Unless otherwise defined, the terms used in this announcement shall have the same meaning as those defined in the announcement dated 29 September 2014.
1. INTRODUCTION
We refer to the announcement dated 29 September 2014 in relation to the Proposed Scheme (“First Announcement”).
On behalf of the Board of Directors of Gamuda, Hong Leong Investment Bank Berhad wishes to announce that the non-executive Directors of the Company, namely Dato’ Mohammed Hussein, Tan Sri Dato’ Seri Dr Haji Zainul Ariff bin Haji Hussain, Raja Dato’ Seri Eleena binti Sultan Azlan Shah and Tunku Afwida binti Tunku A.Malek (“Non-Executive Directors”) have elected not to participate in the Proposed Scheme to promote good corporate governance practice in the Company.

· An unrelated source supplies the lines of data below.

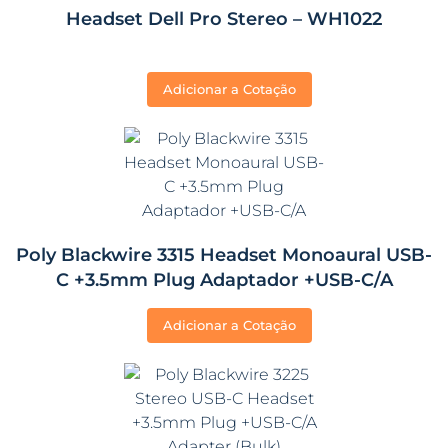
Headset Dell Pro Stereo – WH1022
Adicionar a Cotação
Poly Blackwire 3315 Headset Monoaural USB-
C +3.5mm Plug Adaptador +USB-C/A
Adicionar a Cotação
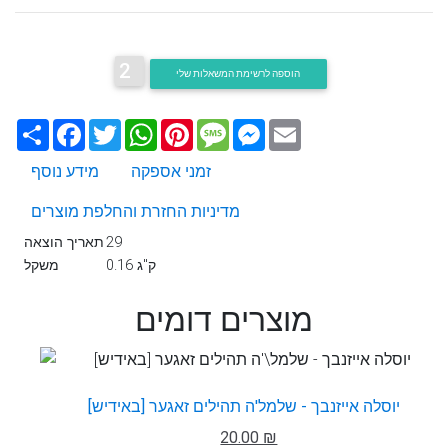
2
הוספה לרשימת המשאלות שלי
Email
Messenger
Message
Pinterest
WhatsApp
Twitter
Facebook
שתף
זמני אספקה
מידע נוסף
מדיניות החזרת והחלפת מוצרים
29
תאריך הוצאה
0.16 ק"ג
משקל
מוצרים דומים
יוסלה אייזנבך - שלמל'ה תהילים זאגער [באידיש]
20.00 ₪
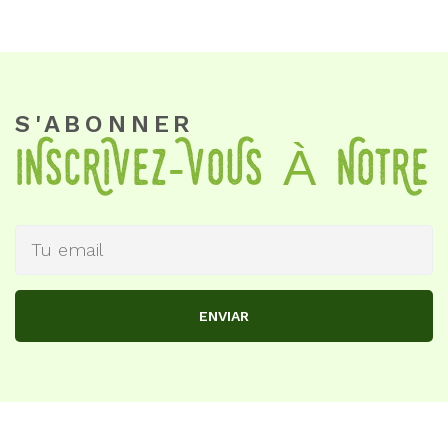
S'ABONNER
INSCRIVez-VOUS À NotRe
ENVIAR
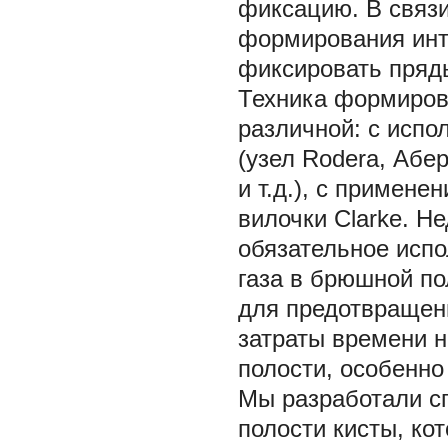
фиксацию. В связи
формирования инт
фиксировать прядь
Техника формиров
различной: с испол
(узел Rodera, Абе
и т.д.), с примен
вилочки Clarke. Н
обязательное испо
газа в брюшной по
для предотвращени
затраты времени н
полости, особенно
Мы разработали с
полости кисты, ко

In relation thereto, the proposed establishment of a new employees’ share issuance scheme of up to 10% of the issued and paid-up share capital of Gamuda (excluding treasury shares, if any) at any point in time during the duration of the employees’ share issuance scheme will only be for the eligible Executive Directors (i.e. Directors who are in an executive capacity and involved in the day-to-day management of the Company) and Employees of Gamuda and its subsidiaries (excluding subsidiaries which are dormant).

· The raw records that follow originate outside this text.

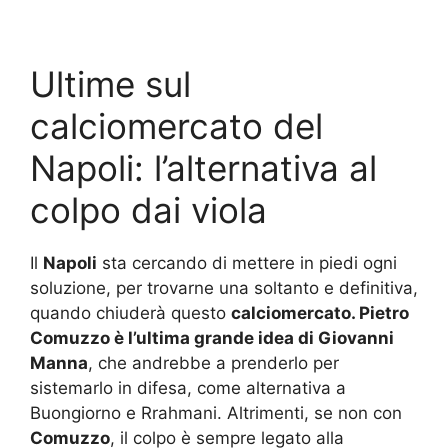
Ultime sul
calciomercato del
Napoli: l’alternativa al
colpo dai viola
Il
Napoli
sta cercando di mettere in piedi ogni
soluzione, per trovarne una soltanto e definitiva,
quando chiuderà questo
calciomercato. Pietro
Comuzzo è l’ultima grande idea di Giovanni
Manna
, che andrebbe a prenderlo per
sistemarlo in difesa, come alternativa a
Buongiorno e Rrahmani. Altrimenti, se non con
Comuzzo
, il colpo è sempre legato alla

The revisions to the salient features of the Proposed Scheme provided for in the First Announcement are set out in the ensuing sections. Save as disclosed in the ensuing sections, all other salient features of the Proposed Scheme shall remain unchanged.
2. REVISIONS TO THE SALIENT FEATURES OF THE PROPOSED SCHEME
2.1 Directors’ Eligibility
In order to be considered an Eligible Person, an Executive Director must be at least eighteen (18) years of age as at the Date of Offer.
2.2 Retention Period
In view of the non-participation of the Non-Executive Directors of the Company under the Proposed Scheme, the new Gamuda Shares to be allotted and issued to a Grantee pursuant to the exercise of an Option under the Proposed Scheme will not be subject to any retention period.

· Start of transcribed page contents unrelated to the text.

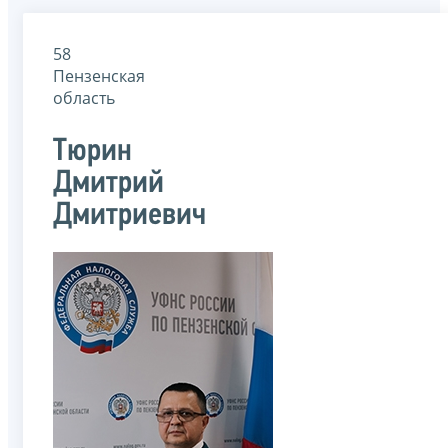
58
Пензенская
область
Тюрин
Дмитрий
Дмитриевич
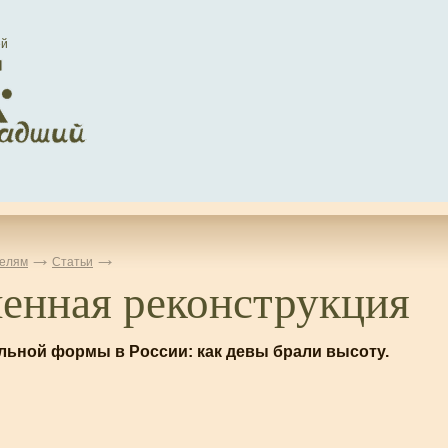
ей
елям
Статьи
енная реконструкция
льной формы в России: как девы брали высоту.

3. INTERESTS OF DIRECTORS, MAJOR SHAREHOLDERS AND/OR PERSONS CONNECTED WITH THEM
Further to the above, the Company will not seek shareholders’ approval for authority to grant Options to the Non-Executive Directors and as such, they are no longer deemed interested in the Proposed Scheme.
In addition to the above, on behalf of the Board, HLIB is pleased to announce that the listing application for such number of new Gamuda Shares, representing up to 10% of the issued and paid-up share capital of Gamuda (excluding treasury shares, if any) at any point in time pursuant to the Proposed Scheme has been submitted to Bursa Securities today for its consideration.
This announcement is dated 17 October 2014.